Importantly, it’s necessary to understand that OneWeb doesn’t exactly “provide internet” per say, as much as they “act as an extension of existing networks.”

“Much of the world is already covered by ISPs and mobile operators’ high capacity networks. Our system is designed to extend these networks into rural areas and create affordable connectivity for all. Our small cell terminals and core network will be fully 3GPP compatible, so partner operators will be able to use our infrastructure with their current customers, devices and billing systems,” OneWeb’s website reads.

From a use case scenario standpoint, OneWeb says that its system could be used by emergency personnel in the case of natural disasters, expand in-flight connectivity and bring internet to rural areas.

But perhaps the most prevalent business avenue for the company will come via partnership with the likes of large internet corporations. These partnerships are hinted at through the company’s website, and then explained in short by saying that “partner operators” can leverage OneWeb’s terminals to reach customers.

Meanwhile, OneWeb remains an “early stage” venture even in the face of mass funding, said O’Connell. It’s unclear, but also likely, that OneWeb is operating in a pre-revenue mode.

The firm’s apparent satellite and internet terminal engineering acumen, numerous patents and solid partnerships, among other things, make it valuable in nature. Airbus Group, an investor, is the manufacturing partner that helps build OneWeb’s carefully designed satellites that are both cost effective and lighter in weight, making them easier to launch.

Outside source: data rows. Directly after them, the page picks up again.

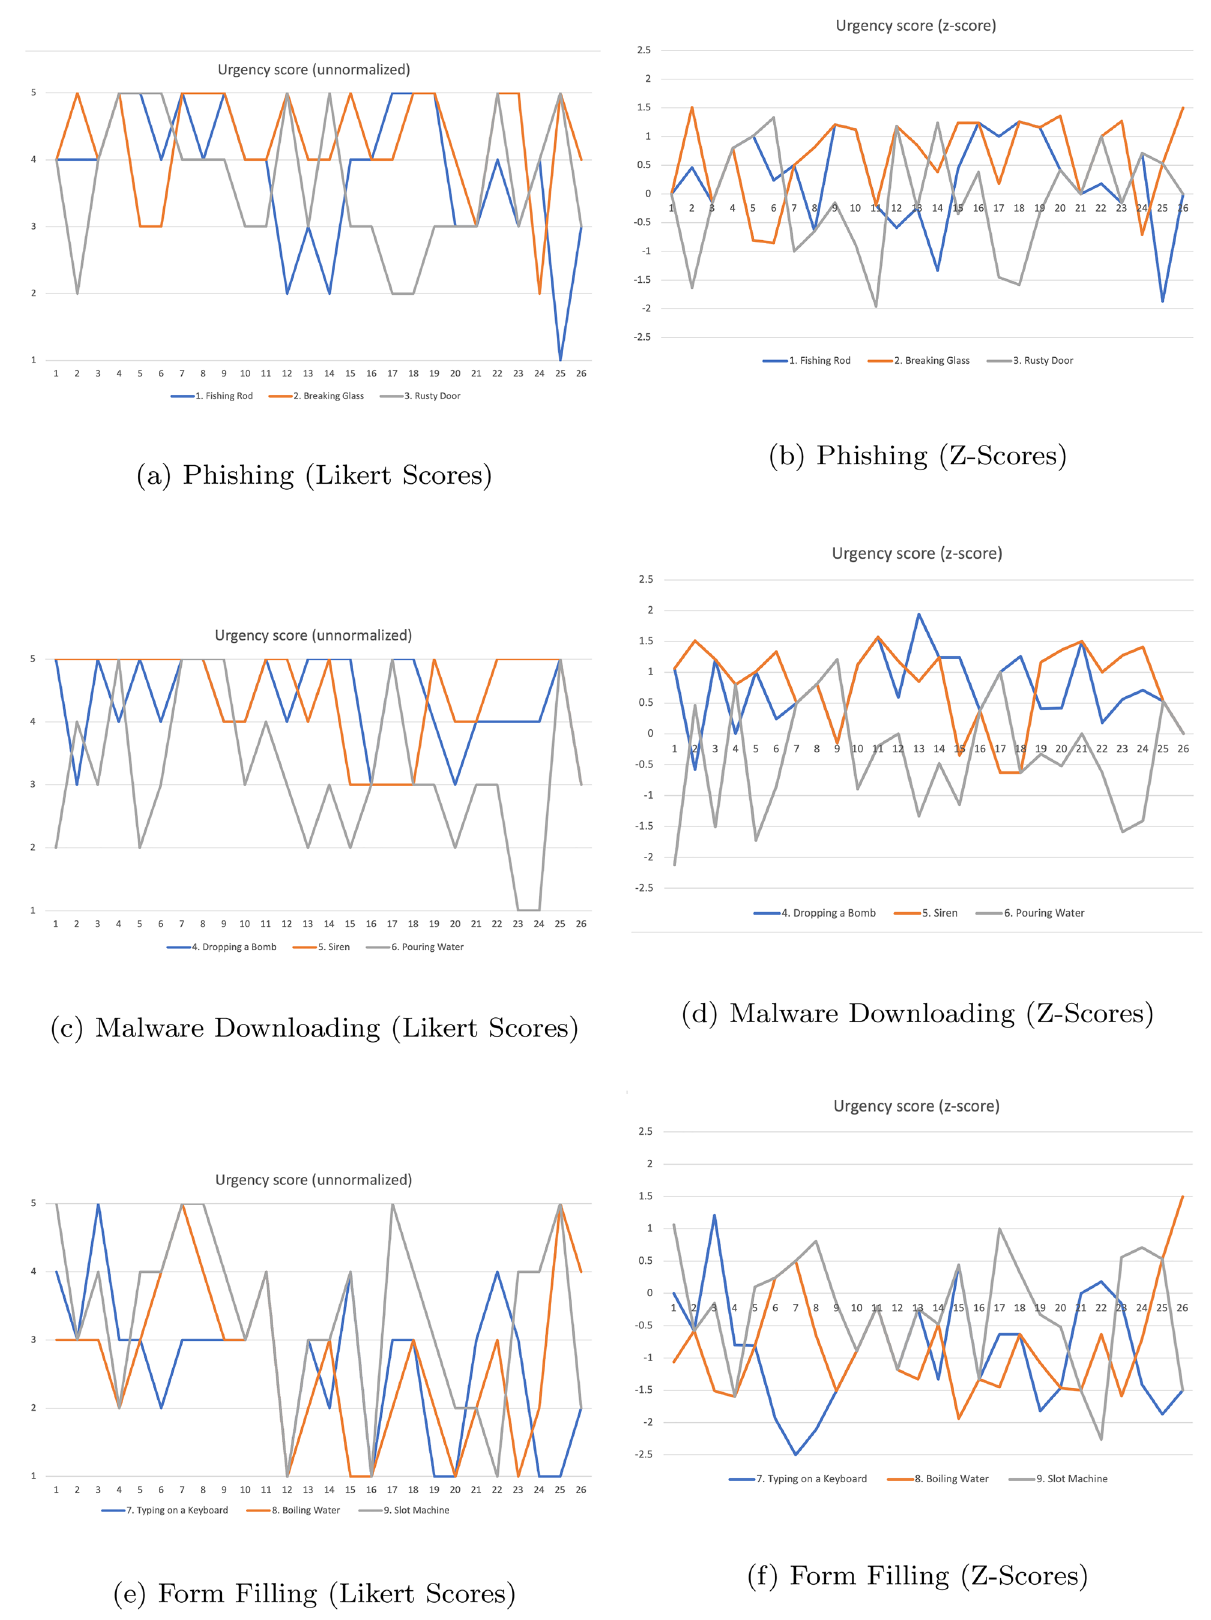
Fig. 6 The Unnormalized and Normalized scores for Urgency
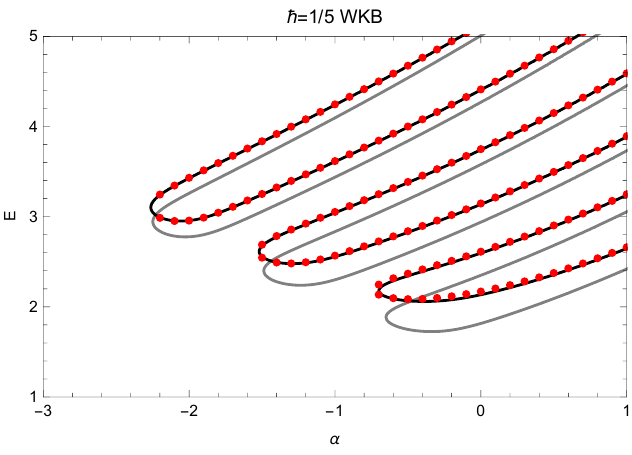
Figure 4 . The black lines show the curves satisfying the approximate EQC (3.47), in which U 0 , Y 0 are given by the gauge theory instanton expansion up to order (cid:3) 6 . In the gray lines, only the perturbative part (i.e. the very (cid:12)rst terms in the expansions (3.41), (3.42)) has been used. The red dots represent numerical values of the spectrum of the operator (3.21), obtained with complex dilatation techniques. Here ~ = 1 =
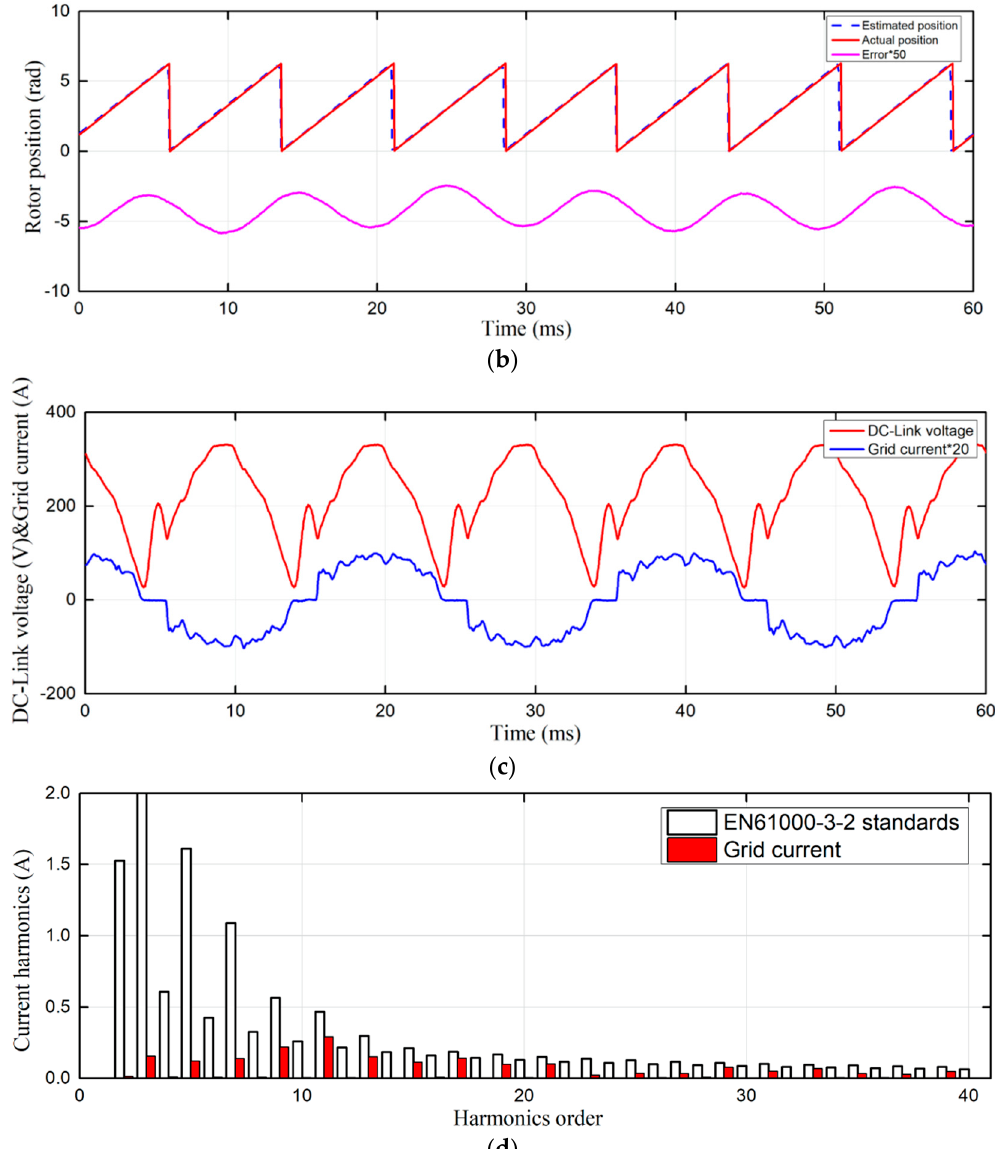
Figure 18. Experiment with conventional SMO only with a PIR controller: ( a ) Motor Speed; ( b ) Position and estimated error; ( c ) DC-link voltage and grid current; ( d ) FFT analysis of grid current.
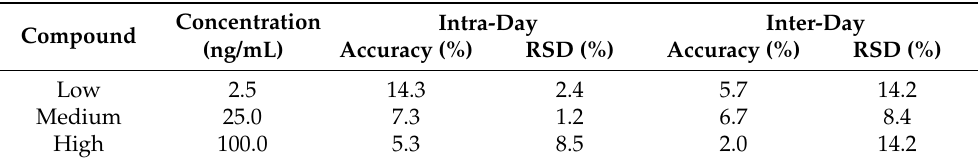
Table 5. Matrix effect and extraction recovery for the assay of Nef in the brain samples ( n = 6). Matrix Subclass IS Spike (ng/mL)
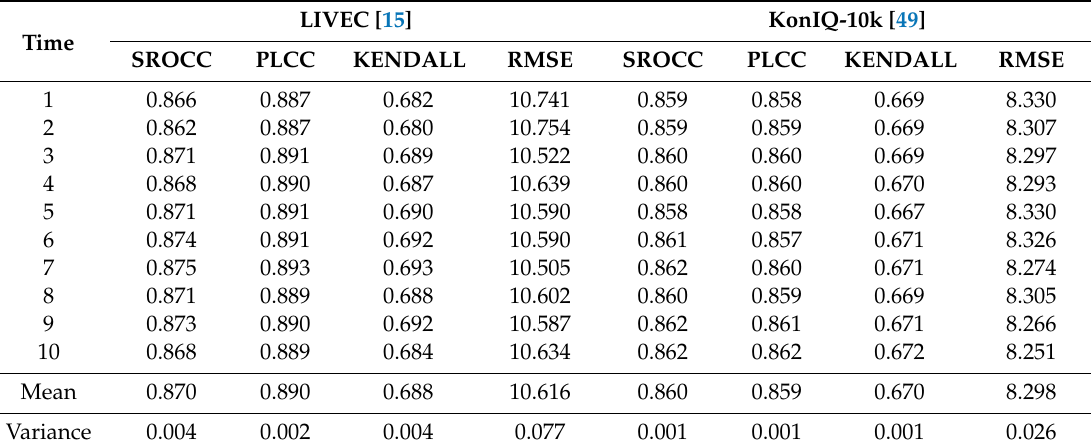
Table 6. Detailed data for 10 tests based on the Base + FT model.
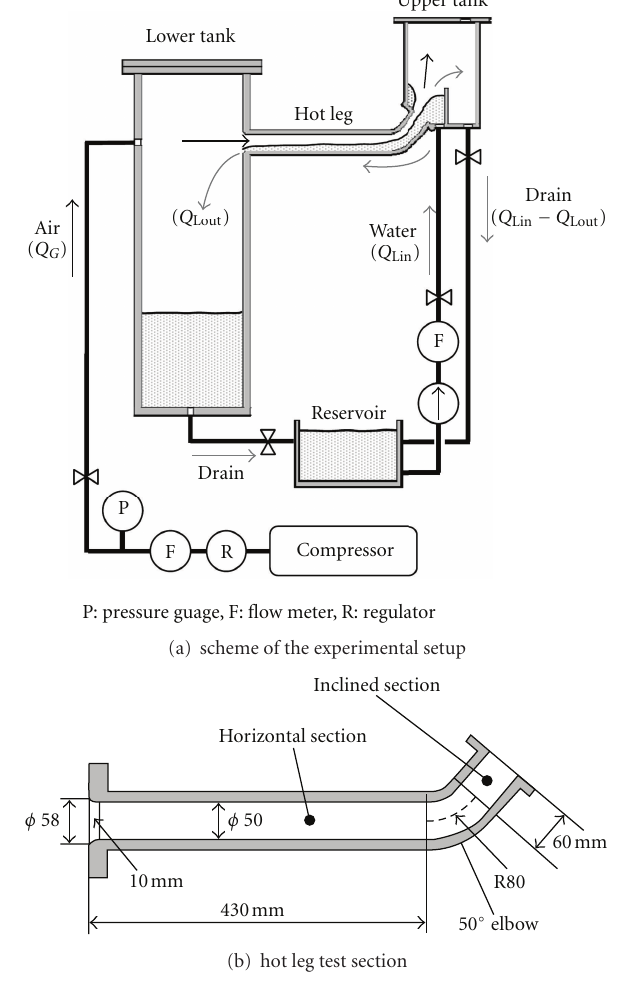
Figure 1: Hot leg test facility of Kobe University.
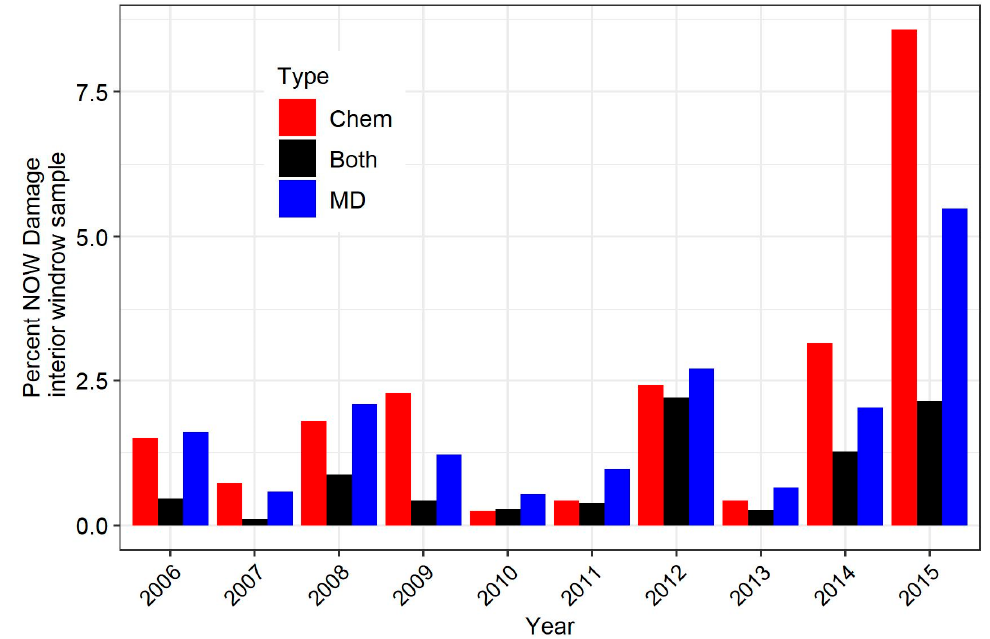
Figure 2. Mean navel orangeworm damage for all almond varieties for 2006 to 2015, as determined from interior windrow samples. The insecticide (Chem) indicates plots that received insecticide but not mating disruption; the mating disruption (MD) treatment category includes all mating disruption treatments when used without insecticides, and the Both treatment category includes all mating disruption treatments when used with insecticide. Table 3. Percent navel orangeworm damage (mean ± SE) from interior windrow samples, by insec- ticide and mating disruption treatment and across all varieties, 2006–2015.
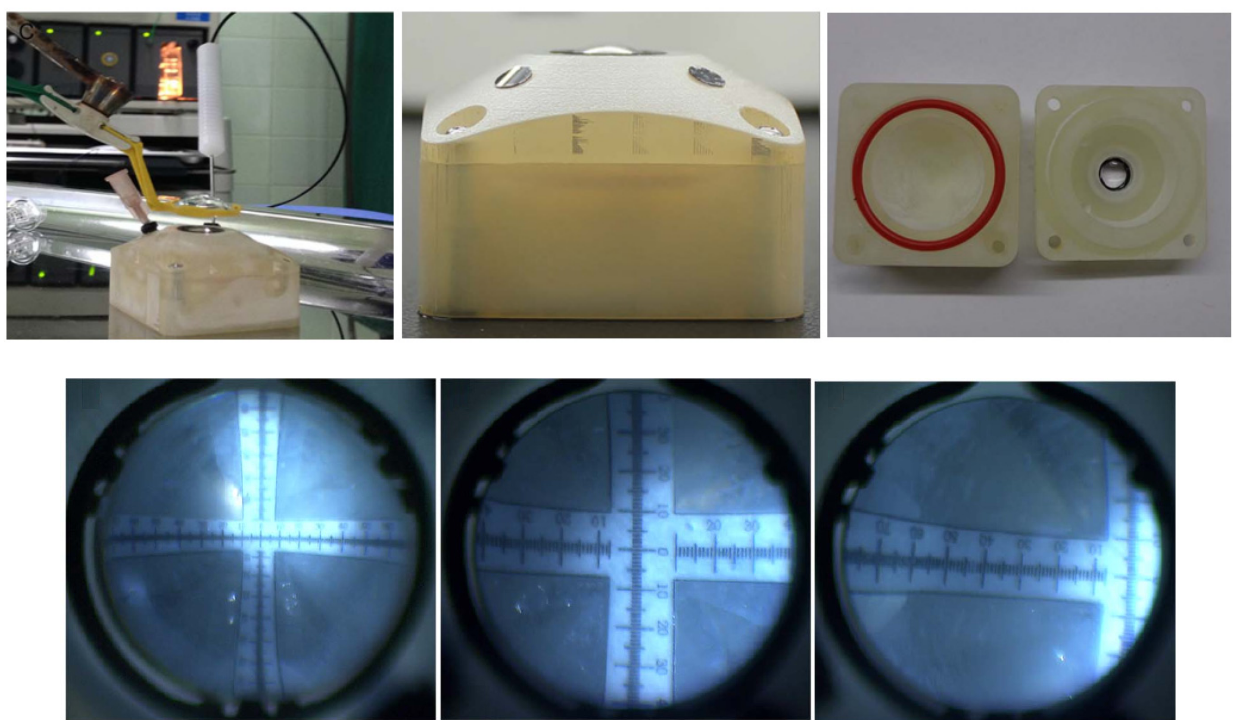
Figure 6. ( Top ) Detailed photographs of Xie et al. eye model. ( Bottom ) Photographs of fundus pictures of the angle bars photographed under 128D lens, 60D lens, and 60D lens imaged through the eye model. PLOS ONE 2014, 9, e109373 ([52]). Originally published by and reprinted with permission from PLOS ONE.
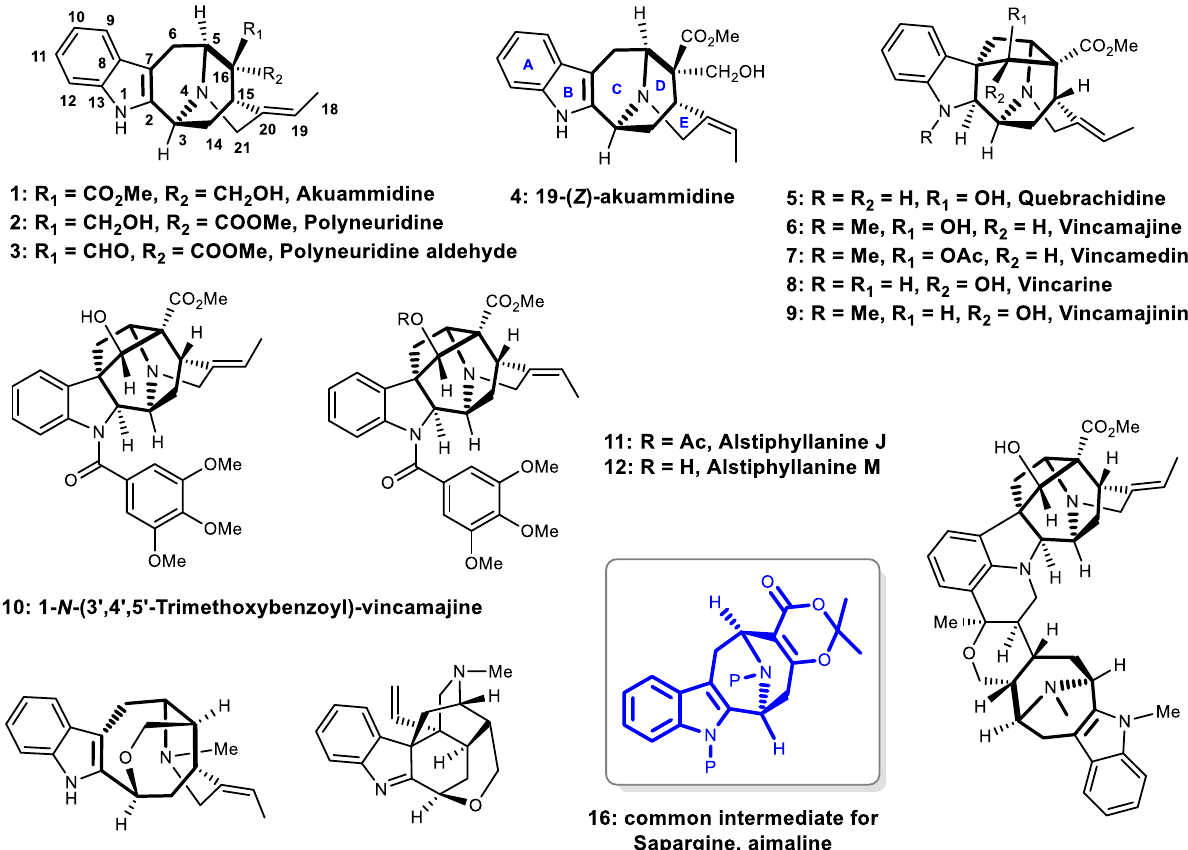
Fig. 1 Some representative sarpagine-ajmaline-koumine type alkaloids. In this work, alkaloids 1 – 9 , 11 , 13 , and 14 are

In terms of regulation hurdles and/or other legal obstacles facing the company’s plan to install satellites in space—above numerous sovereign countries, beyond traditional borders—O’Connell said that the legwork has already been done:

“OneWeb has passed the main regulatory hurdle to achieve our mission. The acquisition of spectrum rights through the ITU (International Telecommunication Union). The ITU has treaty based rules in place that allow OneWeb to accomplish our goals on a global basis.Our Ku-band (a frequency in the microwave range that is primarily used for satellite communications) rights give us a strong priority position regarding access to the spectrum we need. This will allow us to confidently build our system without receiving interference from other operators.”